Task requirements: For this exercise, return only the lines in the records below from the one holding "f_number: 2.8" through the one holding "focal_35mm: 137", including both, exactly as they appear and without pictures.

Camera metadata records:
○ ○ ○ ○ ○
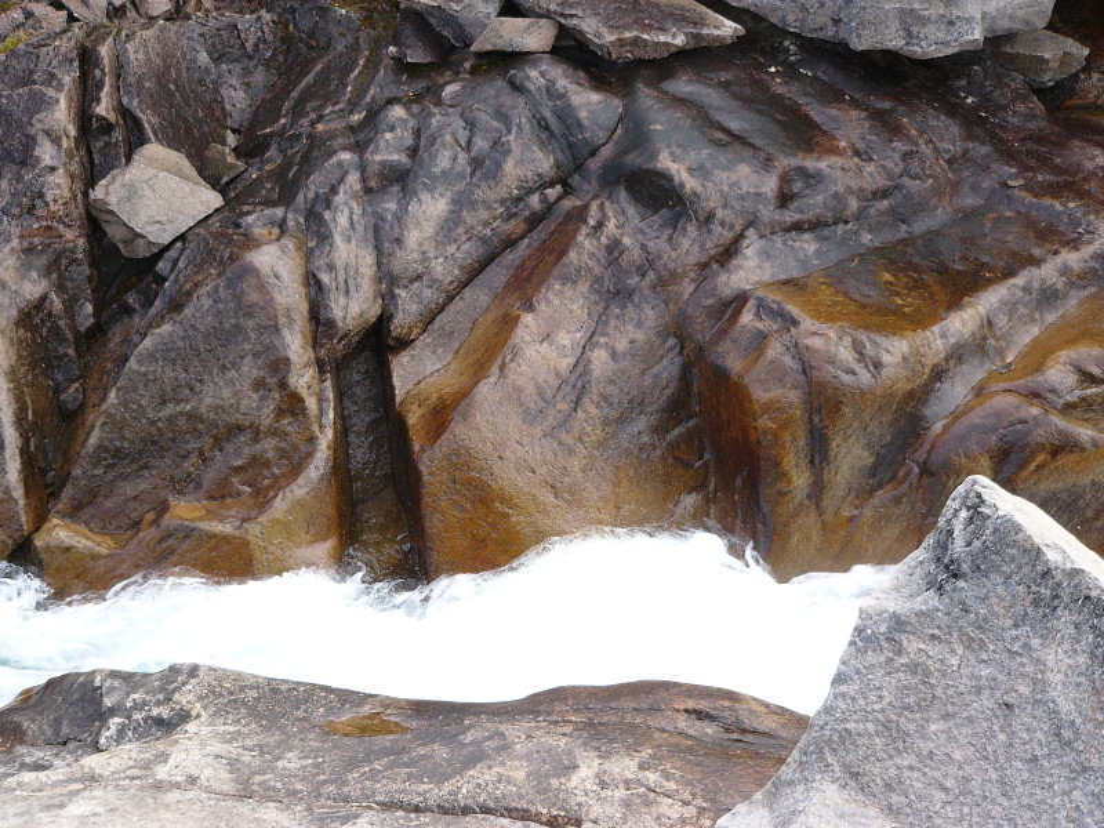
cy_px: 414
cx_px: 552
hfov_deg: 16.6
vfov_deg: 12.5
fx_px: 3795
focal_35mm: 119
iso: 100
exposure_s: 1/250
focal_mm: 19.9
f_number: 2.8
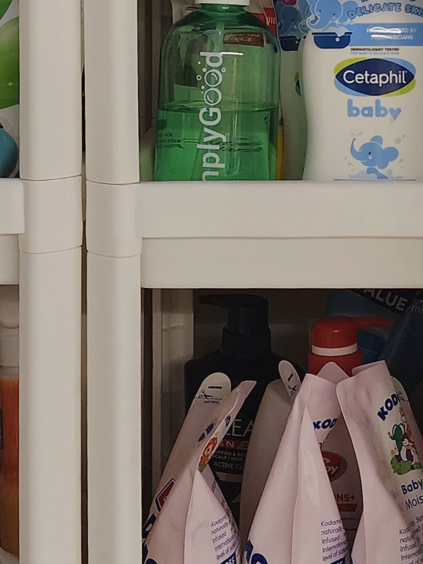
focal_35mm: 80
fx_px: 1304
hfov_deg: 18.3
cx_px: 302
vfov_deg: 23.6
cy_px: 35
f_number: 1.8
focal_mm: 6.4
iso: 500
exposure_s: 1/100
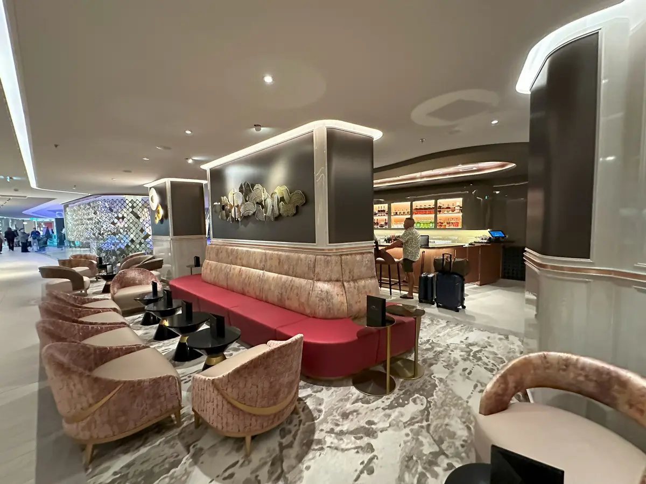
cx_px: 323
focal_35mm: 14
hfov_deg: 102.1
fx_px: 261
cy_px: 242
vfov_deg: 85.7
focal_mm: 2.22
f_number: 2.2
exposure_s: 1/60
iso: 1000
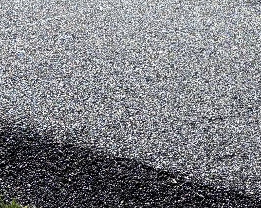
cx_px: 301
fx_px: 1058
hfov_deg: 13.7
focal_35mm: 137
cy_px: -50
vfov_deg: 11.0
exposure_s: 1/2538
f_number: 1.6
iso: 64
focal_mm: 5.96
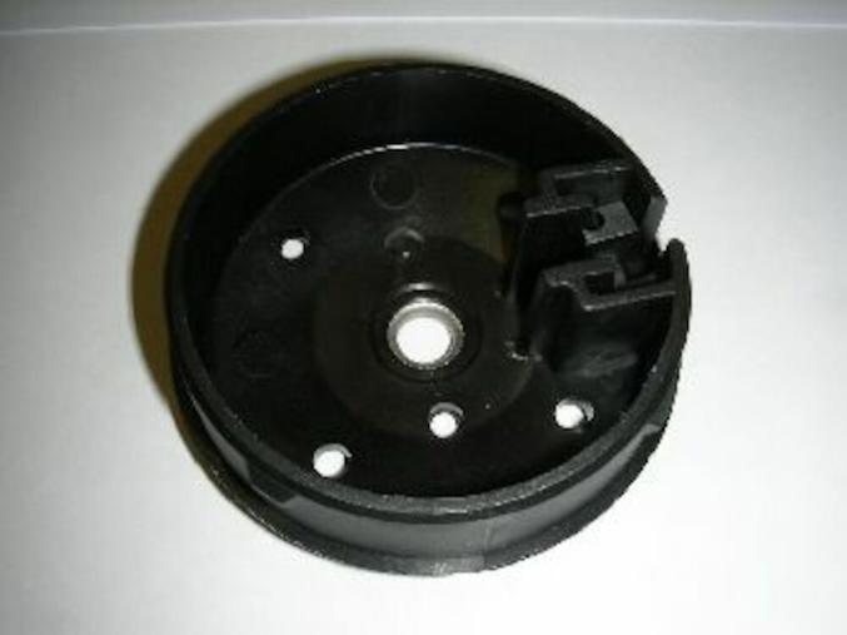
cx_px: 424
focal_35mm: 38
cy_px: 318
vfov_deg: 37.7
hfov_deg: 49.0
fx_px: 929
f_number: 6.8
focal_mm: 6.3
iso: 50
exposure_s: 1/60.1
○ ○ ○ ○ ○
Response to the exercise:
f_number: 2.8
focal_35mm: 80
fx_px: 1304
hfov_deg: 18.3
cx_px: 302
vfov_deg: 23.6
cy_px: 35
f_number: 1.8
focal_mm: 6.4
iso: 500
exposure_s: 1/100
cx_px: 323
focal_35mm: 14
hfov_deg: 102.1
fx_px: 261
cy_px: 242
vfov_deg: 85.7
focal_mm: 2.22
f_number: 2.2
exposure_s: 1/60
iso: 1000
cx_px: 301
fx_px: 1058
hfov_deg: 13.7
focal_35mm: 137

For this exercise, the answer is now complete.